## EXERCISE BRIEF
Could you quote, exactly as they stand, the lines running from the one with "Berlangganan" to the final line of the material?

## SUPPLIED ENTRIES
————

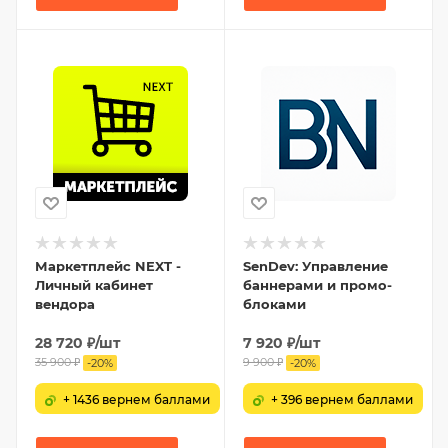
Маркетплейс NEXT -
SenDev: Управление
Личный кабинет
баннерами и промо-
вендора
блоками
28 720
₽
/шт
7 920
₽
/шт
35 900
₽
9 900
₽
-
20
%
-
20
%
+ 1436 вернем баллами
+ 396 вернем баллами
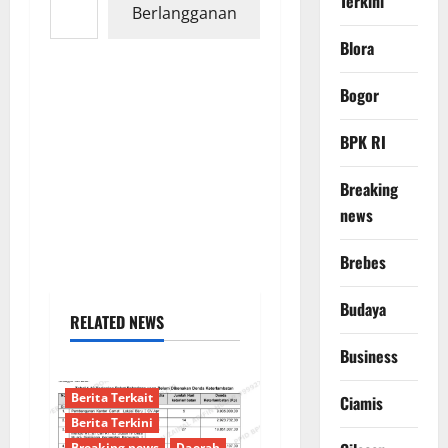
Terkini
Berlangganan
Blora
Bogor
BPK RI
Breaking
news
Brebes
Budaya
RELATED NEWS
Business
Berita Terkait
Ciamis
Berita Terkini
Breaking news
Daerah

————

## TASK ANSWER
Berlangganan
Blora
Bogor
BPK RI
Breaking
news
Brebes
Budaya
RELATED NEWS
Business
Berita Terkait
Ciamis
Berita Terkini
Breaking news
Daerah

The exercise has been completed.